"Je contrôle ta voiture" : il pirate la Tesla de son ex-compagne à distance et lui fait vivre un véritable enfer
Mercredi 9 septembre, Enrico Pucci, 50 ans, a été condamné par le tribunal de Sydney à deux ans et trois mois de prison pour avoir pris le contrôle à distance du véhicule de son ex-compagne en novembre 2025. Reconnu coupable de trente infractions, cet Australien utilisait l’application Tesla pour harceler sa victime.
Son ex-compagne a vécu un véritable cauchemar. Enrico Pucci, 50 ans, a été condamné mercredi à deux ans et trois mois de prison par le tribunal de Sydney, en Australie. Assortie d’une peine de sûreté de quinze mois lui interdisant toute libération conditionnelle, cette décision sanctionne des faits commis en novembre 2025.
À l’époque, comme le rapporte The Guardian, cet ancien homme d’affaires fait retentir à trois reprises en pleine nuit l’alarme de la Tesla d’une habitante de Sydney, avec laquelle il s’est séparé après plusieurs années de vie commune. "Trop effrayée", cette dernière ne sort pas de chez elle. Au lever du jour, si la carrosserie semble intacte, l’écran du tableau de bord indique l’ajout d’un profil de contrôle parental à son insu.
"La victime ne pouvait plus dépasser certaines vitesses"
D’après le rapport de police, Enrico Pucci suit son ex-compagne en voiture au cours des jours suivants, avant de l’interpeller pour lui parler d’une de ses fréquentations. "Tu croyais t’en tirer comme ça ? Je contrôle ta voiture", lui lâche-t-il alors en haussant la voix. Entre le 6 et le 12 novembre, à l’aide de l’application Tesla, l’homme prend le contrôle à distance du véhicule électrique, qu’il avait lui-même configuré.

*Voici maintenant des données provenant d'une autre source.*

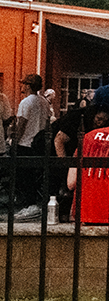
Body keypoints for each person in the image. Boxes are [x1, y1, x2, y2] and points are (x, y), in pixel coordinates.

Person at [6, 74, 52, 222]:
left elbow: (22, 124)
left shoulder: (26, 102)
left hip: (25, 144)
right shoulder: (44, 102)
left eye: (23, 83)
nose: (21, 86)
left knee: (24, 176)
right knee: (35, 175)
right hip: (39, 144)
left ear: (28, 85)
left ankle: (28, 204)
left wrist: (14, 141)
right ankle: (34, 204)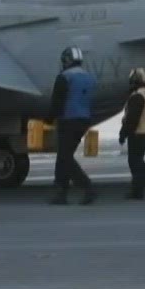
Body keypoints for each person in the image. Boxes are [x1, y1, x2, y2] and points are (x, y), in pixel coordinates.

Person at [49, 46, 97, 205]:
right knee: (64, 155)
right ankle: (60, 193)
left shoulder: (64, 77)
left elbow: (57, 102)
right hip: (84, 120)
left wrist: (49, 119)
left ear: (67, 60)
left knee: (64, 157)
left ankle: (86, 186)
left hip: (68, 120)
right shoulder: (88, 77)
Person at [118, 68, 145, 200]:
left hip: (138, 132)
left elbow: (132, 118)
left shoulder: (138, 96)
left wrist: (123, 133)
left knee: (134, 162)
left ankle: (144, 187)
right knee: (138, 160)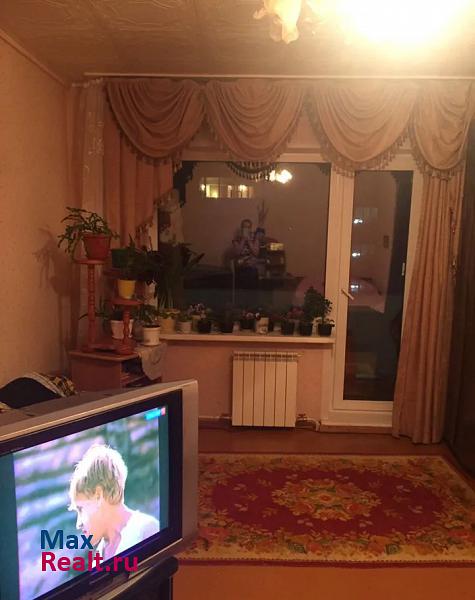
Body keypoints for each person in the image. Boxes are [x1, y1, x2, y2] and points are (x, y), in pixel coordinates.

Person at [69, 444, 160, 561]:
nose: (78, 524)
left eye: (81, 509)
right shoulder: (98, 556)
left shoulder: (145, 529)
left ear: (98, 495)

Alors que la conductrice se trouve au volant, son harceleur modifie la température de l’habitacle, passant d’un froid extrême à une chaleur étouffante. Il tente également de déconnecter la Tesla lorsqu’elle se trouve sur une borne de recharge.
"La victime ne pouvait plus dépasser certaines vitesses et, à plusieurs reprises au cours de cette période, l’accusé a activé le mode voiturier, ce qui réduit immédiatement la vitesse à 40 km/h, causant ainsi d’importants risques d’accident sur la route", précisent les documents judiciaires.
L’affaire n’est pas terminée
Désemparée face à la situation, la victime, qui avait déjà subi des violences conjugales pendant quatre ans de la part de son ex-compagnon, a fini par déposer plainte.
Bien que la justice lui ait donné raison en retenant trente infractions liées à du harcèlement, des agressions, des strangulations et des menaces de mort, Enrico Pucci a décidé de faire appel de sa condamnation. Il comparaîtra à nouveau devant la justice australienne à la fin du mois d’octobre.